Habitualmente se asocia la expresión
clientelismo al intercambio de bienes de primera necesidad por votos. De esta
manera se produce un intercambio de favores entre una persona que coloquialmente
se denomina "puntero" y otra que se convierte en "cliente". Algunos analistas
estiman que estamos simplemente frente a una forma más de asistencia social.
Opinan que si sirve para obtener votos es debido al reconocimiento de una
actuación política acertada. Sin embargo, como argumentaremos a continuación, el
clientelismo es una práctica inaceptable, sumamente perjudicial para el
funcionamiento de la democracia y es la causa determinante del fenómeno de la
corrupción.
La práctica del clientelismo se remonta a la antigua Roma, en
donde el pater familiae ejercía un patriarcado amplio que abarcaba no
sólo a los miembros de la familia, sino a ciertos hombres libres denominados
"clientes". Estos aceptaban someterse a la influencia de un hombre poderoso para
recibir a cambio el usufructo de tierras o protección policial. Se mantuvo en
la Edad Media en el acuerdo entre el poseedor de un castillo y los vasallos que
trabajaban las tierras de su señor y le prestaban ayuda militar en caso de
necesidad.
Con el advenimiento de la Revolución Industrial se fueron
eliminando las formas clientelares propias del feudalismo. No obstante, con la
incorporación del voto popular, la costumbre de la "compra del voto" sobrevivió
en algunos países hasta nuestros días. En la mayoría de las democracias
modernas, sin embargo, estas prácticas fueron erradicadas cuando se introdujeron
reformas legales y el conjunto de la clase política acordó preservar a las
estructuras del Estado de la influencia de las políticas clientelares.

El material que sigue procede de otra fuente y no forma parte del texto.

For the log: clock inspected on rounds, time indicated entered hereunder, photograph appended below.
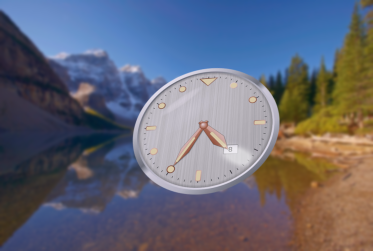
4:35
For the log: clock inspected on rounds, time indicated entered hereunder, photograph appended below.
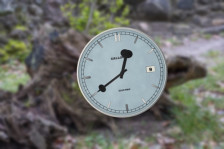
12:40
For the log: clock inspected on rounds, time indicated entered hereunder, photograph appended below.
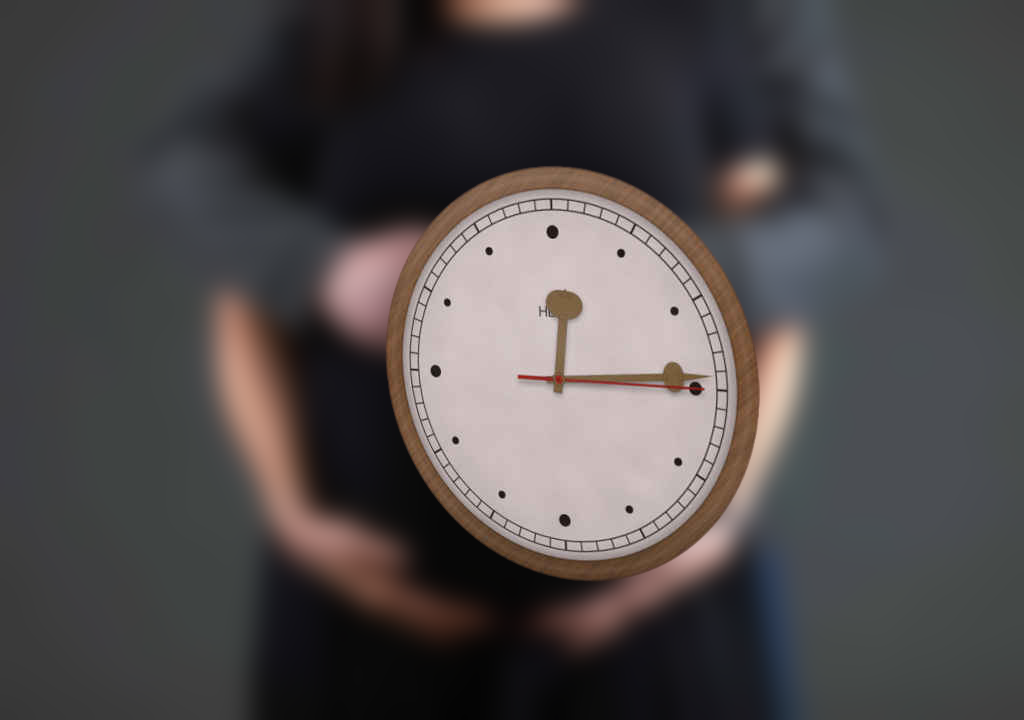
12:14:15
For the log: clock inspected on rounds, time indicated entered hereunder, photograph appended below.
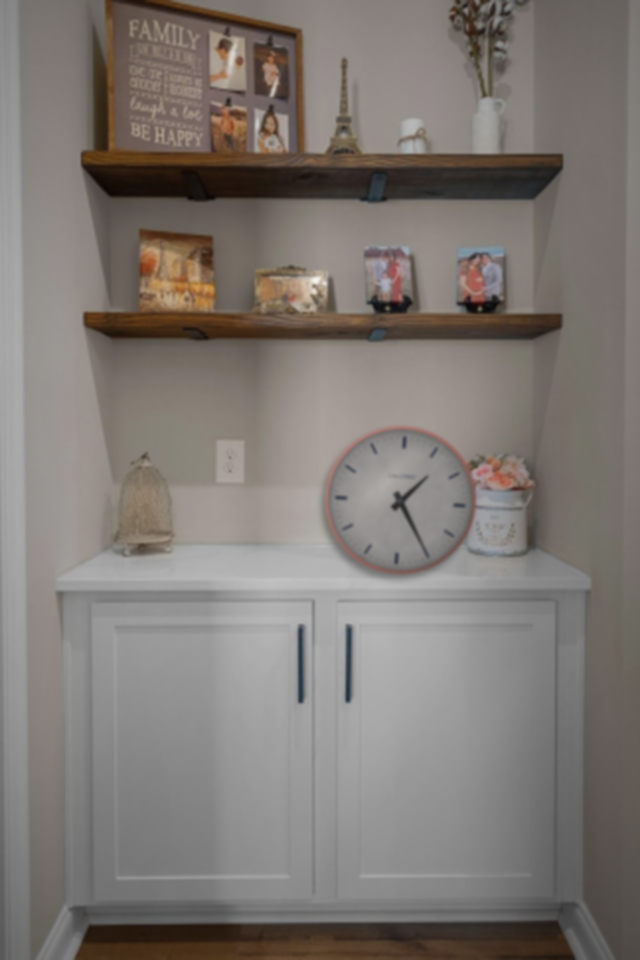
1:25
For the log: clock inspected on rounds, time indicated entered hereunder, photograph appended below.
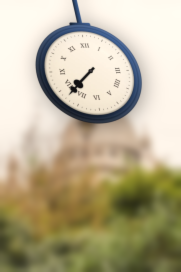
7:38
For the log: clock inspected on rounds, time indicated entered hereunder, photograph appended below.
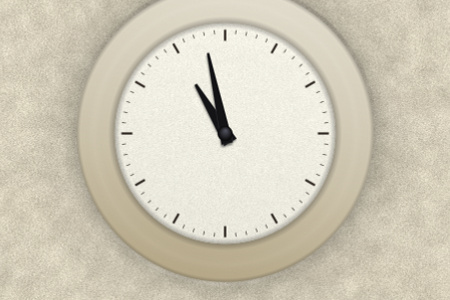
10:58
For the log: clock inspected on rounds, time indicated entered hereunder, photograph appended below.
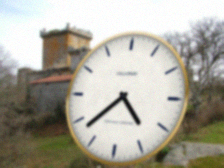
4:38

Si adoptamos una definición amplia del clientelismo y
entendemos que abarca no sólo el intercambio de bienes o favores sino también la
incorporación a los presupuestos del Estado, como personal contratado, de una
extensa red de punteros, veremos que el fenómeno es muy amplio. En el caso
extremo, entraría también dentro de la definición la cooptación de intelectuales
o dirigentes de fuerzas partidarias de la oposición, a quienes a cambio de su
adhesión incondicional, se le ofrecen cargos públicos con jugosas retribuciones.
Las consecuencias de estas prácticas, como se puede observar actualmente en
Argentina, son letales para el ejercicio de la democracia y provocan una grave
ineficiencia en el funcionamiento del Estado. La incorporación indiscriminada de
personas a la Administración pública, cuyo cometido está completamente alejado
de la función asignada, y que dedican la mayoría de su tiempo al cultivo de la
red clientelar, es causa de grave ineficiencia del aparato estatal.
En cuanto al funcionamiento democrático, se establece una
enorme desigualdad entre el partido que está en el poder y los otros. Al
utilizar desenfadadamente los recursos públicos (medios de transporte,
publicidad, etc.) para una campaña política permanente, basada en la
inauguración cotidiana de obras públicas, el partido oficialista corre con una
enorme ventaja. Todas estas prácticas, que son tan habituales en Argentina, al
punto que se han incorporado como hechos normales que ya no llaman la atención,
han sido erradicadas en las democracias avanzadas. Todos los países que han
iniciado procesos de desarrollo exitosos lo han conseguido a partir de preservar
las estructuras del Estado de este juego político miserable.
La presencia exclusiva en el Estado de funcionarios de
carrera, elegidos por procedimientos objetivos de selección, es la mayor
garantía de una actuación imparcial. De este modo se evitan las intervenciones
públicas arbitrarias que son las que dan lugar luego al fenómeno de la
corrupción. Por consiguiente, lejos de disculpar con eufemismos las prácticas
clientelares, los ciudadanos que apoyan las políticas progresistas deben
reconocer la estrecha relación que existe entre clientelismo y corrupción. Ambas
prácticas están inextricablemente unidas, y si consentimos la primera,
inevitablemente, aunque nos neguemos a verlo, estamos propiciando la segunda.